[YOUR INSTRUCTIONS] Search the records below for "each" and copy every line it turns up in.

◆ ◆ ◆

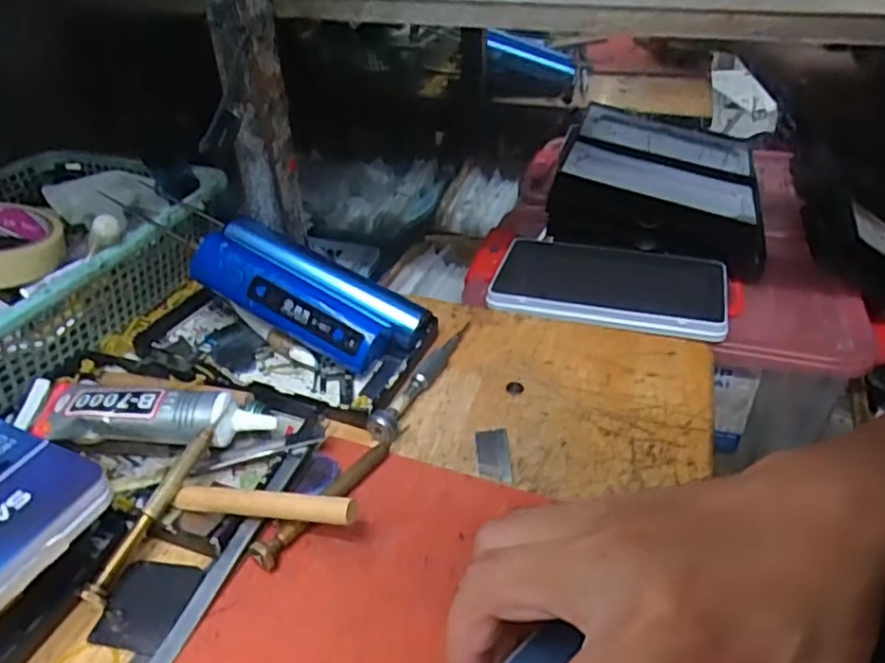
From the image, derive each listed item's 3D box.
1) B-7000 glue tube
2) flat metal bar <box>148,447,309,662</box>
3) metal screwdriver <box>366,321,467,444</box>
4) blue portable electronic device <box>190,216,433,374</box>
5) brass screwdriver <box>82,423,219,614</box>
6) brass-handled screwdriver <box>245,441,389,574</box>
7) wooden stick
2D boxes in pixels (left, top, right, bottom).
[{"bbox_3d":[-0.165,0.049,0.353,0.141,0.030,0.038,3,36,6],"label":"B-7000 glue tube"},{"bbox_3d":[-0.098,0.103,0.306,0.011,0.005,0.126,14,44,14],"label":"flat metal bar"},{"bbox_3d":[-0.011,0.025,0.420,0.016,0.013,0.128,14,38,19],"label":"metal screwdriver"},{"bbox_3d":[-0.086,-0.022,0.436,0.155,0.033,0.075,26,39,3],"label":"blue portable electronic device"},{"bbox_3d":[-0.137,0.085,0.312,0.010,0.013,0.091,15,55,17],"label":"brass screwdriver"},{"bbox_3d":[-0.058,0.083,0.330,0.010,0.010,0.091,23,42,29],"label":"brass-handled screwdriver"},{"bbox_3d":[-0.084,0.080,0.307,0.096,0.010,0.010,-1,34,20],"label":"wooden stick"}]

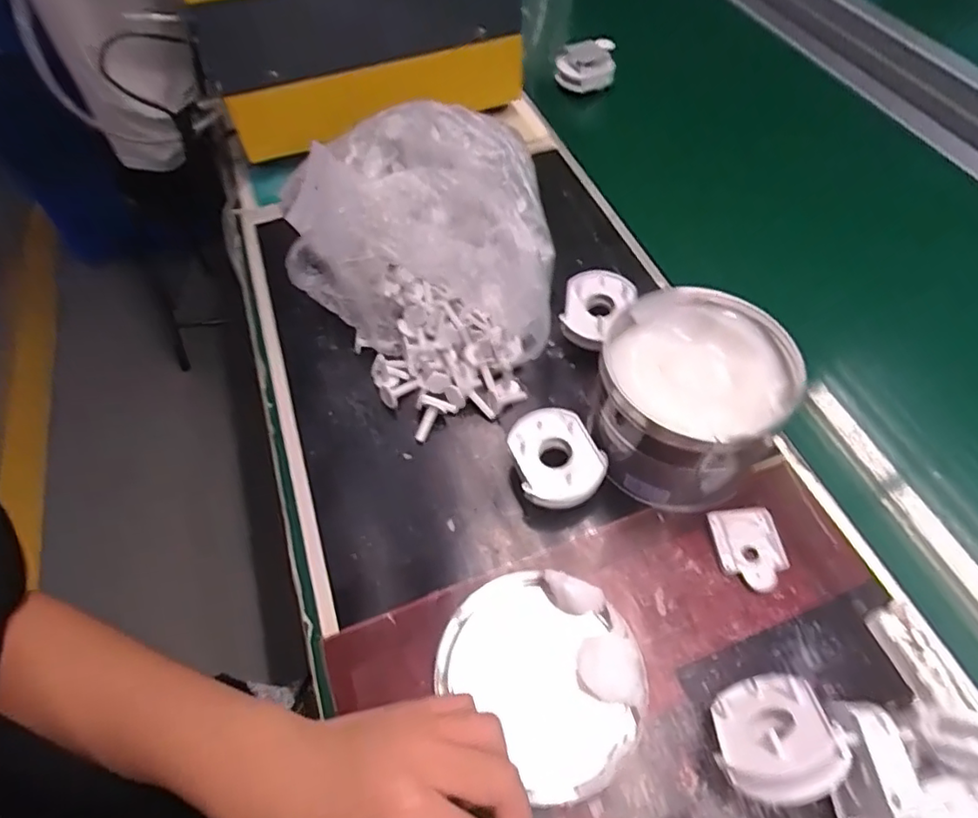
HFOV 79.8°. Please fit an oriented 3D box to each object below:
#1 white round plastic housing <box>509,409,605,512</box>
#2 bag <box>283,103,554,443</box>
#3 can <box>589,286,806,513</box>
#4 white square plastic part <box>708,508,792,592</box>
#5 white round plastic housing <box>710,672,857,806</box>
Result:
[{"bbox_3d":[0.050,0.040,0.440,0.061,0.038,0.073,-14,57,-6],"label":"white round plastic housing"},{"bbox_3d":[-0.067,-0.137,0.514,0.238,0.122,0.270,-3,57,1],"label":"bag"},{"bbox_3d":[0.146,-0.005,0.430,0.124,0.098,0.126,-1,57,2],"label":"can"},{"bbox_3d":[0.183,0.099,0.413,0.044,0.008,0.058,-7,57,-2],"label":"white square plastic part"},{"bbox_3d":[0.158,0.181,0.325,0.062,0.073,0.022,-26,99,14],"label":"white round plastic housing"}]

◆ ◆ ◆

[ANSWER FOR THE TASK]
From the image, derive each listed item's 3D box.
HFOV 79.8°. Please fit an oriented 3D box to each object below:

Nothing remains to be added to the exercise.